In den frühen Abendstunden sind die majestätischen Vögel bereits zur Ruhe gekommen, stehen regungslos in der weiten Landschaft. Dieser Anblick ist mehr als eine Entdeckung – es ist ein emotionales Erlebnis, auf das ich den ganzen Tag gehofft haben. Der Herbst umgibt mich mit einer kühlen Brise, und die Stille wird nur vom gelegentlichen Rauschen des Windes durchbrochen. Aus dem Zug heraus schnappen wir uns schnell die Kamera und schießen ein paar Bilder.



Die erhabenen Tiere in ihrer natürlichen Umgebung zu sehen, lässt mich innehalten. Es ist beeindruckend, dass in unserer unmittelbaren Umgebung solch artenreiche Ökosysteme existieren, in denen man nicht nur Kraniche, sondern auch andere faszinierende Wesen entdecken kann – sei es ein Pilz, ein flüchtiger Blick auf ein anderes Tier oder der Duft des Herbstes in der Luft.

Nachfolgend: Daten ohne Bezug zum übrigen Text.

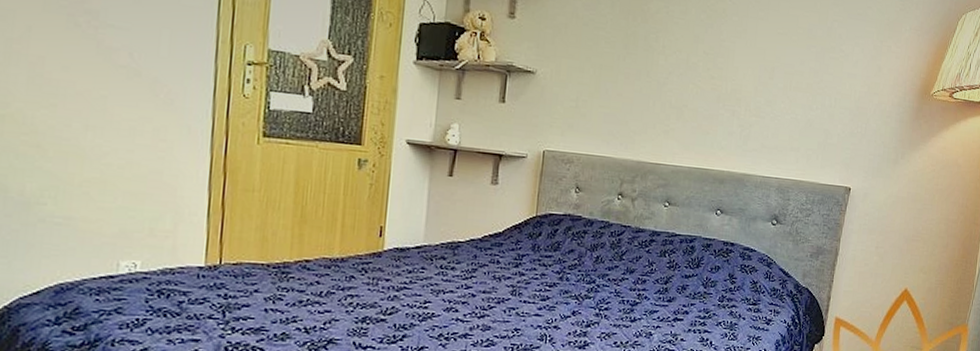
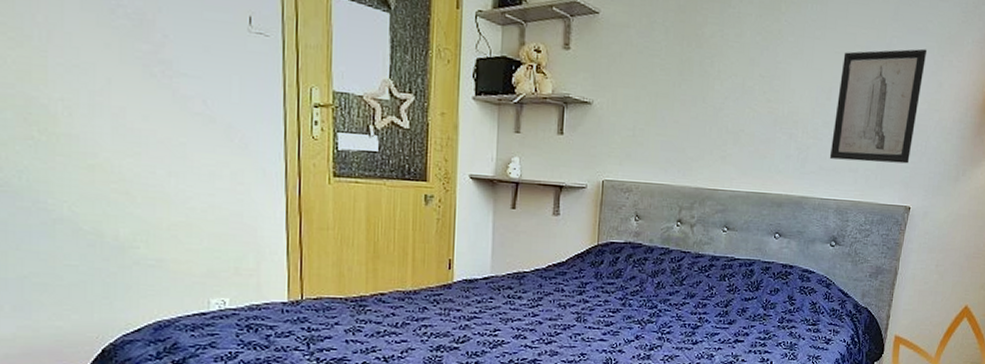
wall art: none [771,33,867,145] -> present [829,48,928,164]

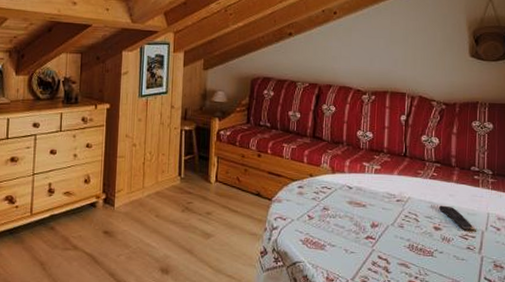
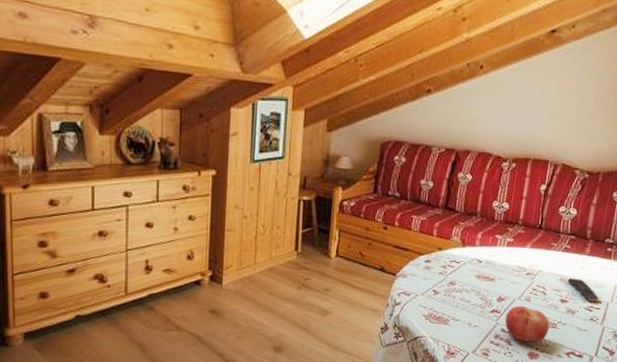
fruit: none [380,232,426,271] -> present [504,305,550,343]

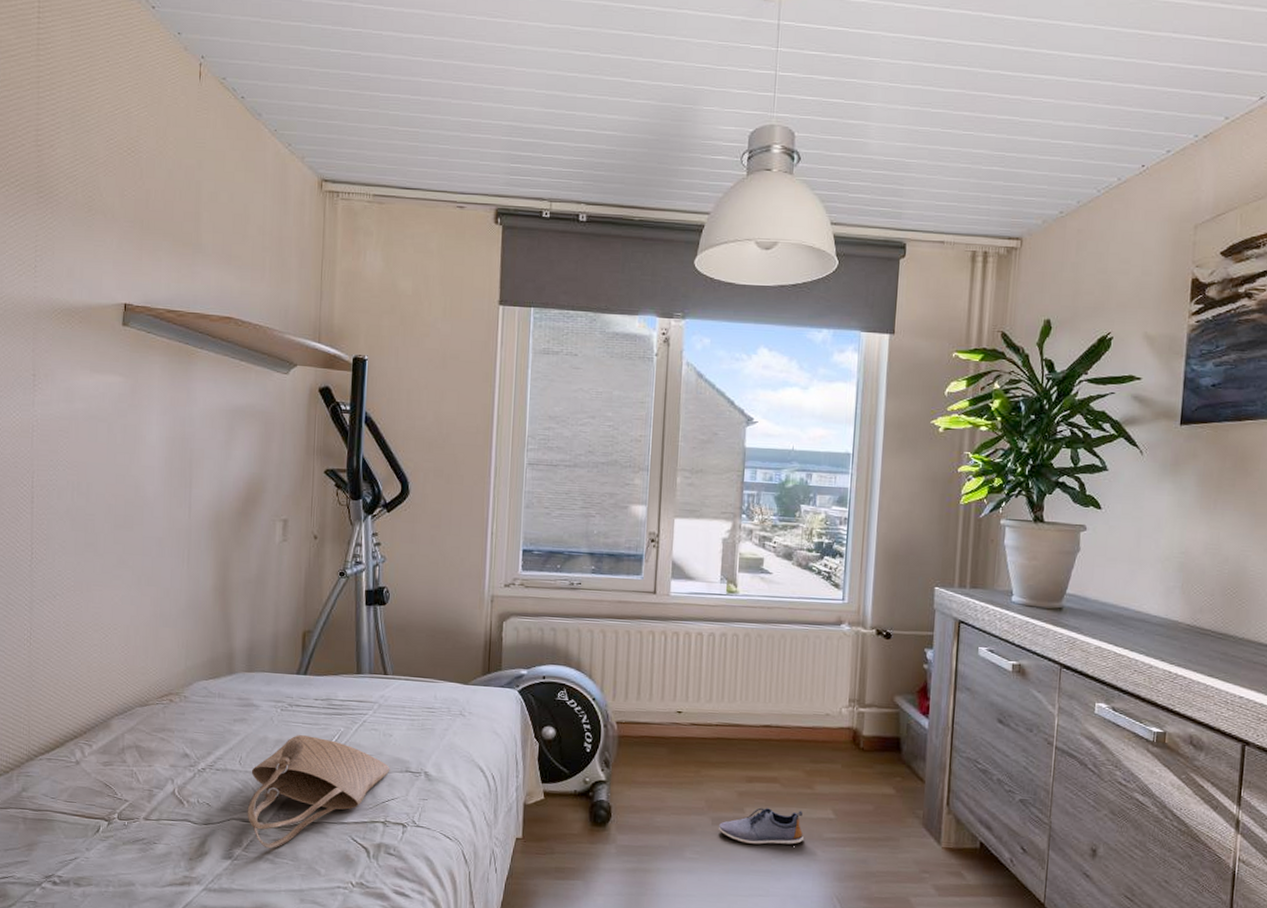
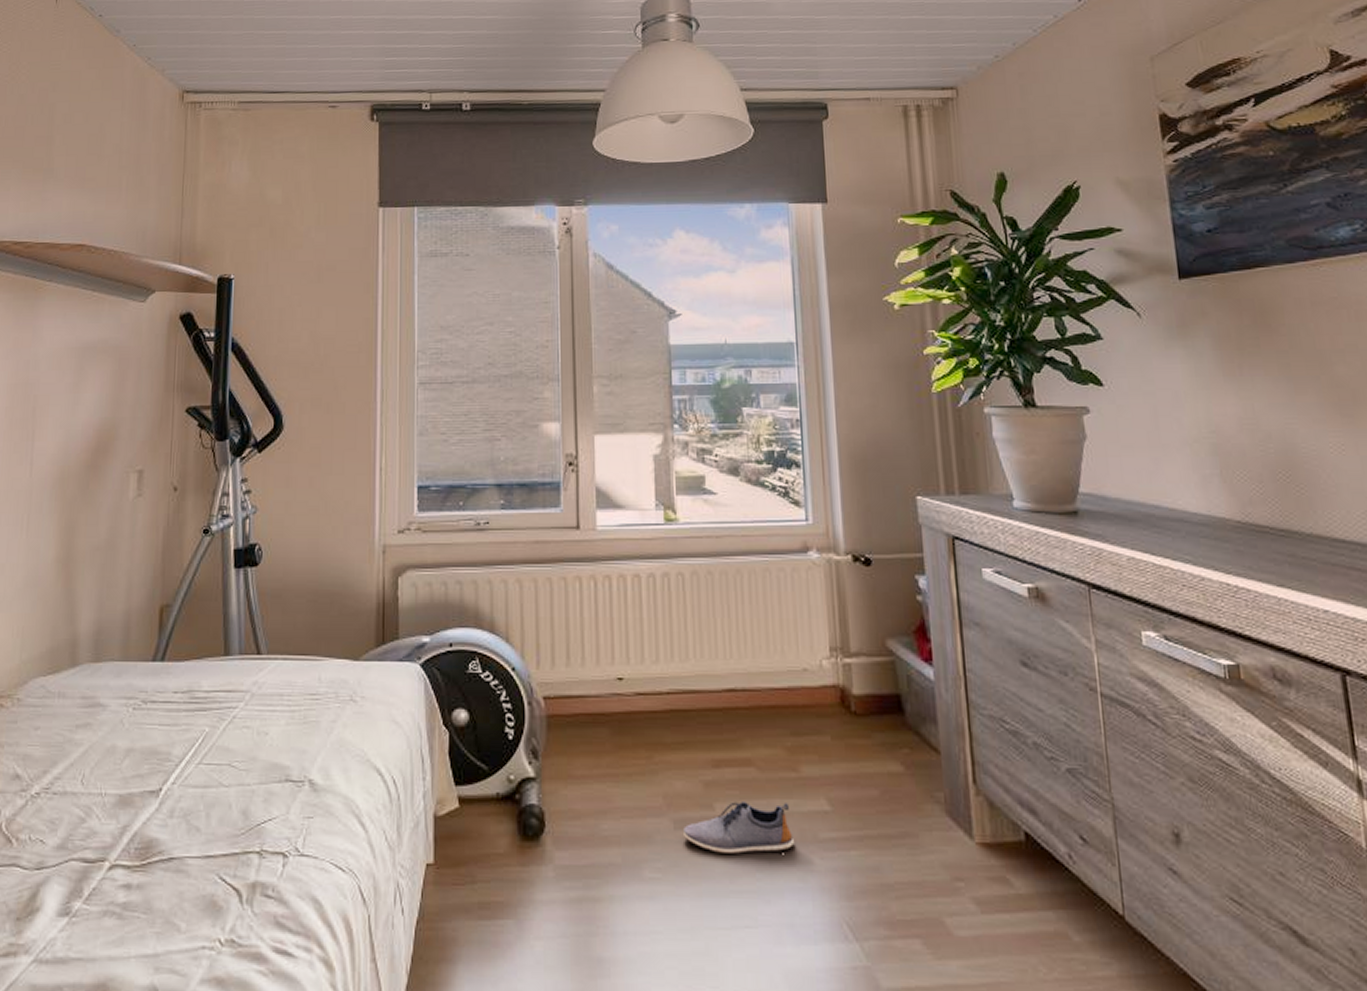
tote bag: present [247,735,390,849] -> none [89,741,267,899]

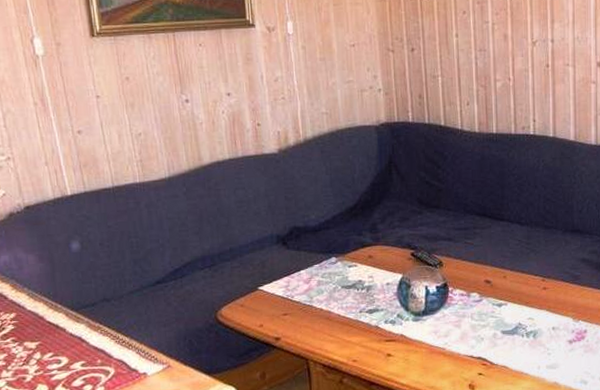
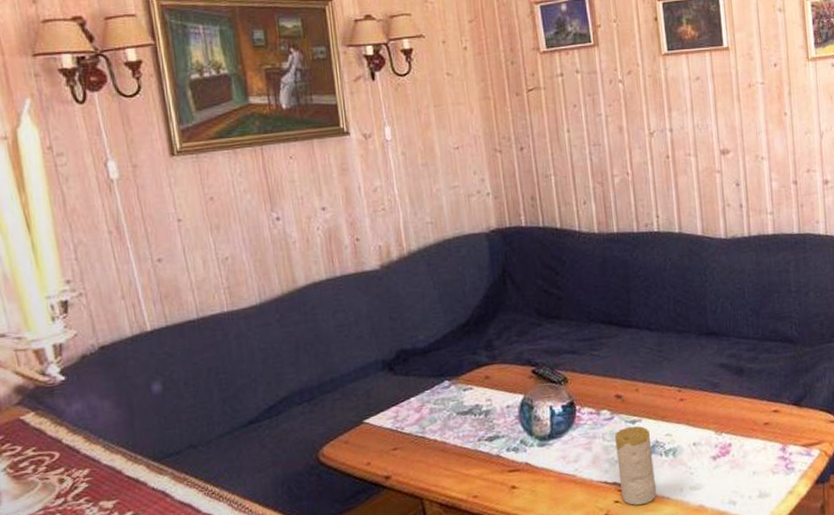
candle: none [482,308,517,379] -> present [615,426,657,506]

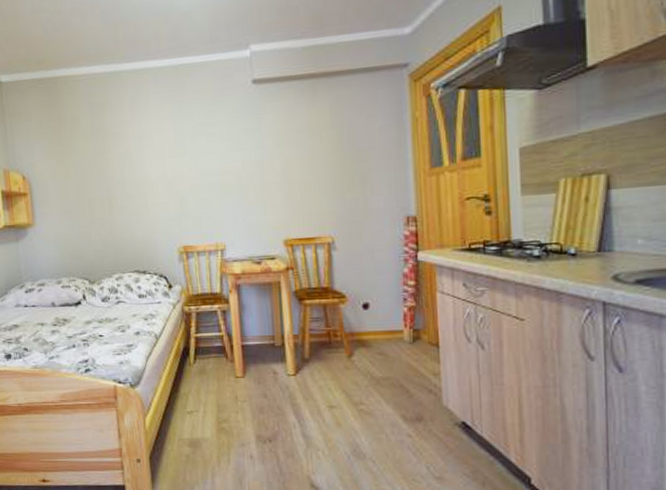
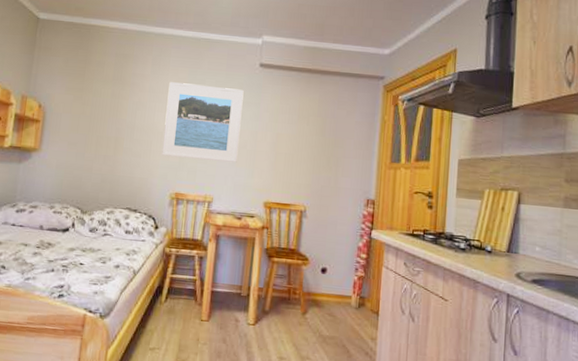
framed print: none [153,115,245,208] -> present [161,82,244,164]

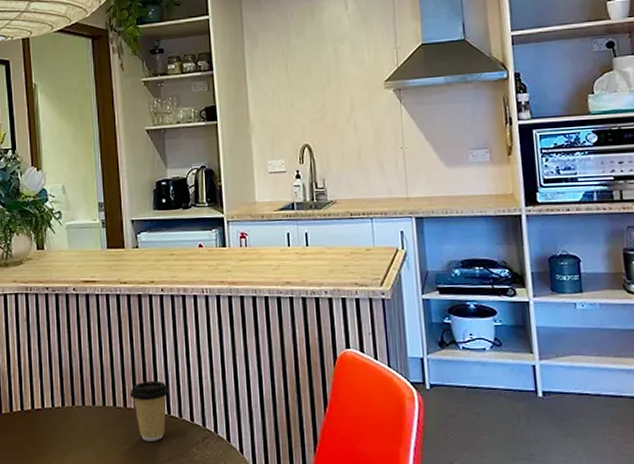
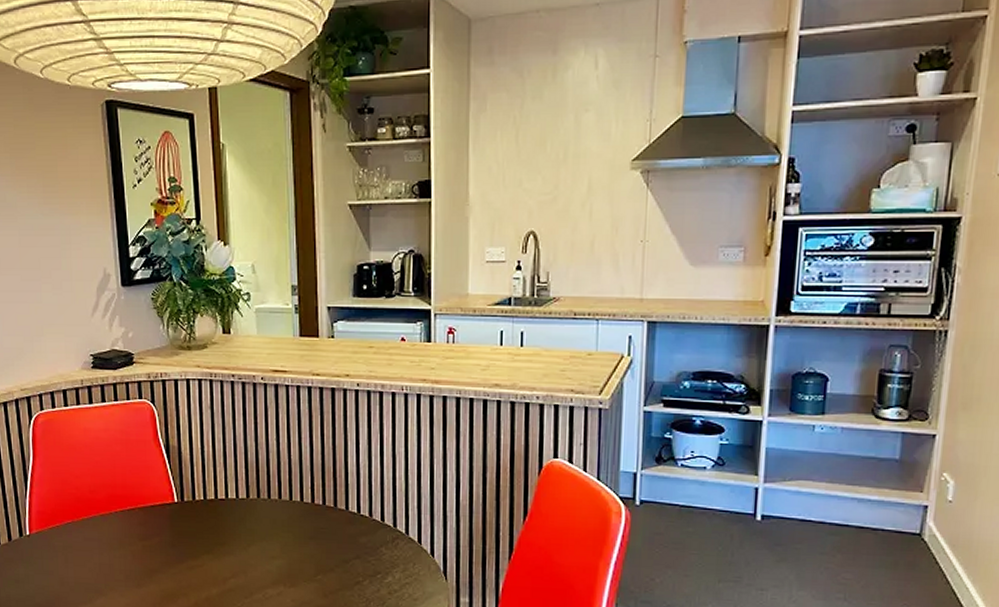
coffee cup: present [130,380,170,441] -> none [319,478,361,539]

Ein letzter Blick aus dem Bahnfenster fängt die Anmut dieser Vögel ein, die gerade die nötige Energie für ihren langen Weiterflug nach Süden tanken. So findet meine Wildtier-Safari hier im eigenen Land ein glückliches Ende. Es erinnert mich daran, wie wichtig es ist, sich für den Schutz dieser faszinierenden Naturwunder einzusetzen, damit zukünftige Generationen sie ebenfalls erleben können.
Schließlich kehre auch ich nach einem ereignisreichen Tag zur Ruhe zurück, erfüllt von den Eindrücken dieser Entdeckungsreise und voller Vorfreude auf die nächste Expedition in die faszinierende Welt der Natur.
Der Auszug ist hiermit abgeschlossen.